# INPUT start

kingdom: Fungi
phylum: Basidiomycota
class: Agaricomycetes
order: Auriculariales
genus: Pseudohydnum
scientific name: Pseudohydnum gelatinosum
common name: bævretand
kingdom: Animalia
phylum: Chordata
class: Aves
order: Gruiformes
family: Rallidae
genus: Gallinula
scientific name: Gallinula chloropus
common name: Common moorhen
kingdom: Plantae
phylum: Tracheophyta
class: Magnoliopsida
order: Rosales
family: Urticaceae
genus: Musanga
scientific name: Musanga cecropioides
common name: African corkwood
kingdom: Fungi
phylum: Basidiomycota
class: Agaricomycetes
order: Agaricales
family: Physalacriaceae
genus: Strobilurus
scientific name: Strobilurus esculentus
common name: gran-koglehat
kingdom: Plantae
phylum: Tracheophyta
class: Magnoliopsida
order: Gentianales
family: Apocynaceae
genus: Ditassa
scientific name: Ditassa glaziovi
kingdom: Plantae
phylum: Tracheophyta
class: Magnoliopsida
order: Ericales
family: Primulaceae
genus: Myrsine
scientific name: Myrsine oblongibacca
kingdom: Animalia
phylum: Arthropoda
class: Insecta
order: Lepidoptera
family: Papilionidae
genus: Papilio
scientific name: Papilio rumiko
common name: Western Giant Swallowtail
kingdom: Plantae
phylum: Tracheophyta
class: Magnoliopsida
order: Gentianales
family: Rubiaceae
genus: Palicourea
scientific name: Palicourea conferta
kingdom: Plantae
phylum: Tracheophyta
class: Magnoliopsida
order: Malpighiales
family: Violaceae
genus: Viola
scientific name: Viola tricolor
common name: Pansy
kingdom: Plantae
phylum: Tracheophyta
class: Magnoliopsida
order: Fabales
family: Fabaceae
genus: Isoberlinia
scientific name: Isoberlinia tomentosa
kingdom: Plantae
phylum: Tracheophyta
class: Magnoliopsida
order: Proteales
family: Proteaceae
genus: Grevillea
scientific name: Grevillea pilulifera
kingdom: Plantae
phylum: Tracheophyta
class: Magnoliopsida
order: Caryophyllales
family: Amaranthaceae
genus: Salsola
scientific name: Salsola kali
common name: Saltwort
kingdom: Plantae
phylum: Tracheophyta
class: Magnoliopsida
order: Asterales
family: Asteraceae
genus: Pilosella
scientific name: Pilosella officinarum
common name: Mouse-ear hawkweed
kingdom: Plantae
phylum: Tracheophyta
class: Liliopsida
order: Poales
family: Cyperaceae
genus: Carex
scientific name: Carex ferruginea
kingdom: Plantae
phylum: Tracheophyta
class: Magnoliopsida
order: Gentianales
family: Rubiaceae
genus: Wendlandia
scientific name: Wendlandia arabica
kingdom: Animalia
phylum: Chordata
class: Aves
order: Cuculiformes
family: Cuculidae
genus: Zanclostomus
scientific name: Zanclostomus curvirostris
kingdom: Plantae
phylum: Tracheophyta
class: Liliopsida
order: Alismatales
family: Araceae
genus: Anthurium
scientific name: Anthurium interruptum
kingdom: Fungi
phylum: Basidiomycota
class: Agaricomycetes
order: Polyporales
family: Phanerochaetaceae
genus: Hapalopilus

# INPUT end

§ EXERCISE DESCRIPTION: Starting at the first line of the items above and ending at the line that contains "genus: Grevillea", both included, can you set out every line as a numbered list with blank lines left out?

§ TASK SOLUTION:
1. kingdom: Fungi
2. phylum: Basidiomycota
3. class: Agaricomycetes
4. order: Auriculariales
5. genus: Pseudohydnum
6. scientific name: Pseudohydnum gelatinosum
7. common name: bævretand
8. kingdom: Animalia
9. phylum: Chordata
10. class: Aves
11. order: Gruiformes
12. family: Rallidae
13. genus: Gallinula
14. scientific name: Gallinula chloropus
15. common name: Common moorhen
16. kingdom: Plantae
17. phylum: Tracheophyta
18. class: Magnoliopsida
19. order: Rosales
20. family: Urticaceae
21. genus: Musanga
22. scientific name: Musanga cecropioides
23. common name: African corkwood
24. kingdom: Fungi
25. phylum: Basidiomycota
26. class: Agaricomycetes
27. order: Agaricales
28. family: Physalacriaceae
29. genus: Strobilurus
30. scientific name: Strobilurus esculentus
31. common name: gran-koglehat
32. kingdom: Plantae
33. phylum: Tracheophyta
34. class: Magnoliopsida
35. order: Gentianales
36. family: Apocynaceae
37. genus: Ditassa
38. scientific name: Ditassa glaziovi
39. kingdom: Plantae
40. phylum: Tracheophyta
41. class: Magnoliopsida
42. order: Ericales
43. family: Primulaceae
44. genus: Myrsine
45. scientific name: Myrsine oblongibacca
46. kingdom: Animalia
47. phylum: Arthropoda
48. class: Insecta
49. order: Lepidoptera
50. family: Papilionidae
51. genus: Papilio
52. scientific name: Papilio rumiko
53. common name: Western Giant Swallowtail
54. kingdom: Plantae
55. phylum: Tracheophyta
56. class: Magnoliopsida
57. order: Gentianales
58. family: Rubiaceae
59. genus: Palicourea
60. scientific name: Palicourea conferta
61. kingdom: Plantae
62. phylum: Tracheophyta
63. class: Magnoliopsida
64. order: Malpighiales
65. family: Violaceae
66. genus: Viola
67. scientific name: Viola tricolor
68. common name: Pansy
69. kingdom: Plantae
70. phylum: Tracheophyta
71. class: Magnoliopsida
72. order: Fabales
73. family: Fabaceae
74. genus: Isoberlinia
75. scientific name: Isoberlinia tomentosa
76. kingdom: Plantae
77. phylum: Tracheophyta
78. class: Magnoliopsida
79. order: Proteales
80. family: Proteaceae
81. genus: Grevillea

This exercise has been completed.